# 05 USBNT March 2020 Camp call-ups



## Kante (Mar 2, 2020)

Here's who got called up to the USBNT March 05 camp. Better Southwest representation than the FC Dallas/05 team that went to Poland last year, but still only RSL/LAFC. Would argue maybe 2-3 from Barca, maybe 1-2 from LAG, maybe 1 from SD Surf also could have been called up. And maybe 1-2 more from LAFC.

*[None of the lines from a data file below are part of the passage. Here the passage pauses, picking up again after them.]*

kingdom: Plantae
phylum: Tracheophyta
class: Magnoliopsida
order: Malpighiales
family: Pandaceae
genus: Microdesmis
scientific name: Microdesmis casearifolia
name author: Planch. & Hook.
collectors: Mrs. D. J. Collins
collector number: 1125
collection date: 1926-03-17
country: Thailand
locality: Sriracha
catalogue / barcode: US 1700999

Will be new u15 coach Gonzalo Segares' first camp. https://www.ussoccer.com/stories/2020/01/gonzalo-segares-named-head-coach-of-us-under15-boys-national-team

Thoughts/comments?

*U-15 USBNT ROSTER BY POSITION (CLUB):
GOALKEEPERS (4):* Elijah Berumen (Dallas Texans), Victor Gomez (FC Dallas), Emmanuel Ochoa (San Jose Earthquakes), Aaron Salinas (FC Dallas)

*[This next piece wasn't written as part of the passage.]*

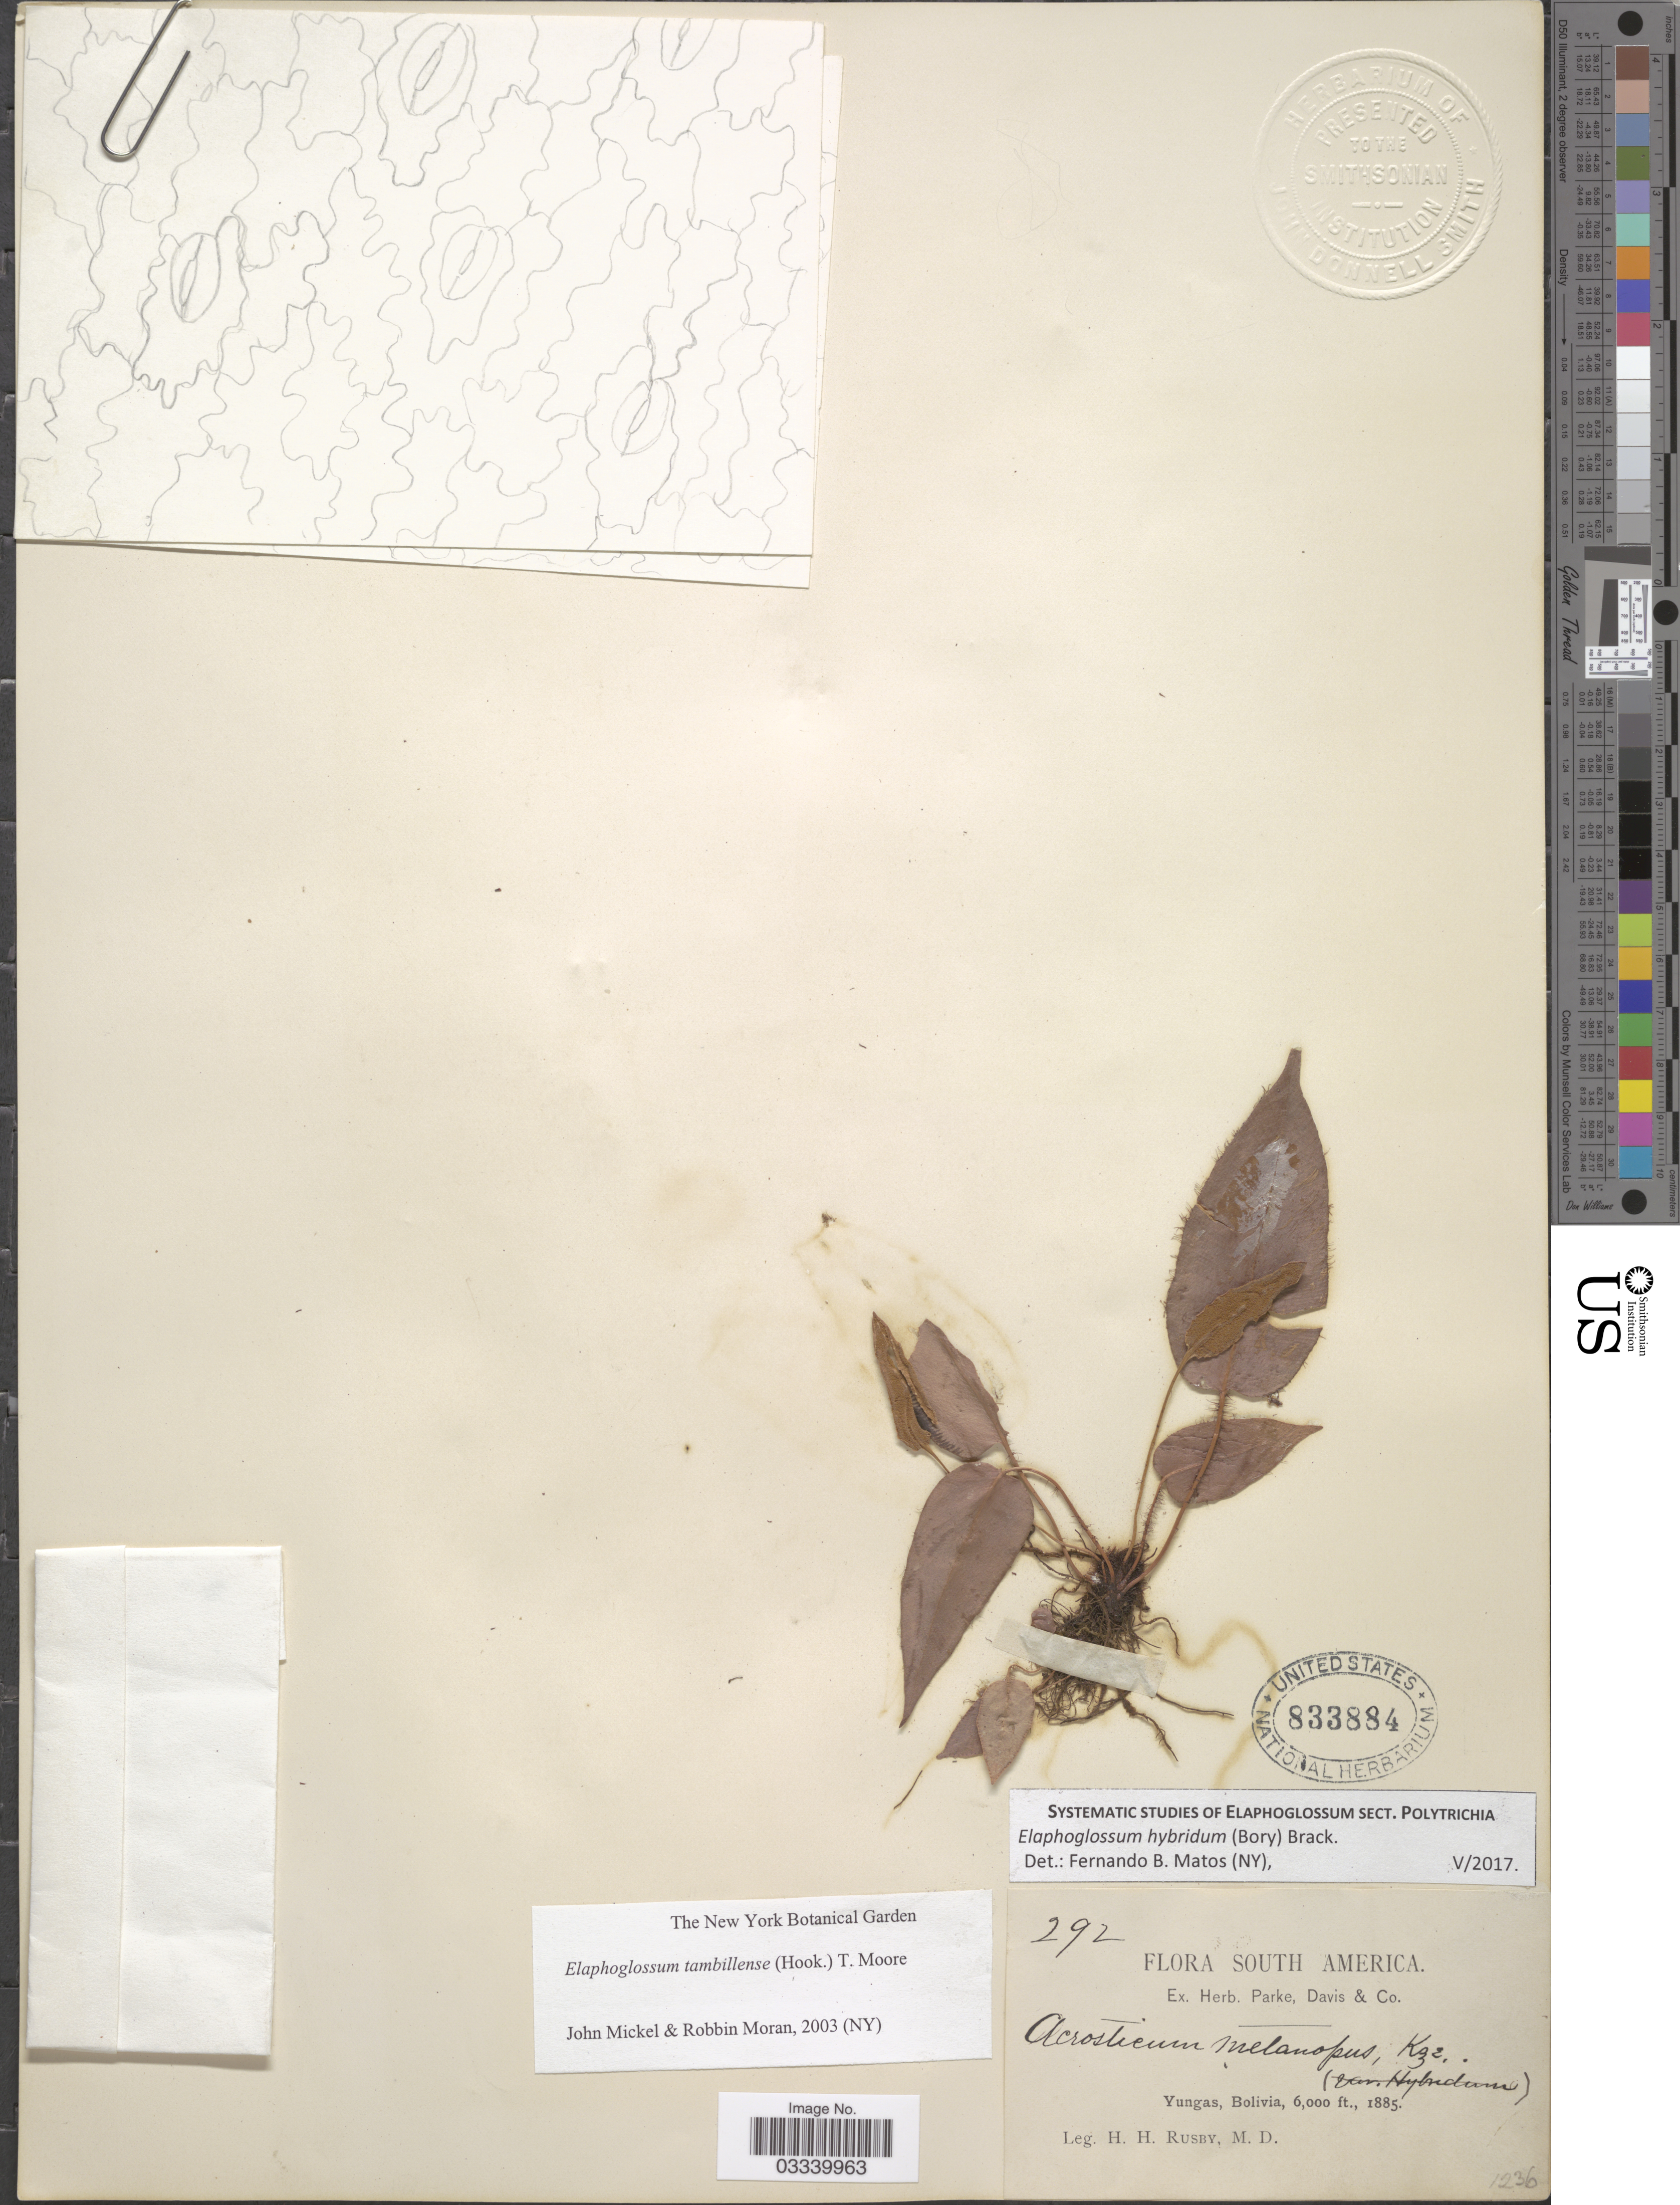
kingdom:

*DEFENDERS (9):* Nati Clarke (Sporting Kansas City), Iyke Dafe (Houston Dynamo), Hudson Davis (RCD Espanyol/ESP), Pranav, DuBroff (FC Dallas), Edwin Leyva (Monarcas Morelia/MEX), Nolan Norris (FC Dallas), Mateo Pinilla (Houston Dynamo), Diego Rosales (Los Angeles Football Club), Oliver Stafford (New York City FC)

*MIDFIELDERS (13):* Reed Baker-Whiting (Seattle Sounders FC), Julio Benitez (Real Salt Lake), Robert Deziel Jr. (Celta de Vigo/ESP), Darsein Gabriel (New York Red Bulls), Diego Hernandez (FC Dallas), Arvid Lindquist (D.C. United), Diego Lopez (Real Salt Lake), Bryan Moyado (Los Angeles Football Club), Sergio Oregel (Chicago Fire FC), Anthony Ramirez (FC Dallas), Damon Rouse (New York City FC), Nikolas Tsakiras (San Jose Earthquakes), Obed Vargas (Seattle Sounders FC)

*FORWARDS (10):* Gake Akalu (Sporting Kansas City), Isaiah Chisolm (D.C. United), Ricardo Garcia (Houston Dynamo), Josh Hardin (Seattle Sounders FC), Italo Jenkins (Atlanta United FC), Isaie Louis (New England Revolution), Serge Ngoma Jr. (New York Red Bulls), Felipe Valencia (Inter Miami CF), Marcus Vazquez (Real Salt Lake), Robert Willcot (Los Angeles Football Club)


----------



## YaYaTorres (Mar 2, 2020)

Wow! Very interesting.I think US soccer has spoken.
I would say this officially puts a knife into any DA team not an MLS.
You can call yourself Tier 1 but this is all MLS (excluding the Mex and Euro players). 

How soon until they (MLS) separates and simply play all MLS teams?

Congrats to the kids that made it. Recognize several of the kids and all deserve the chance.


----------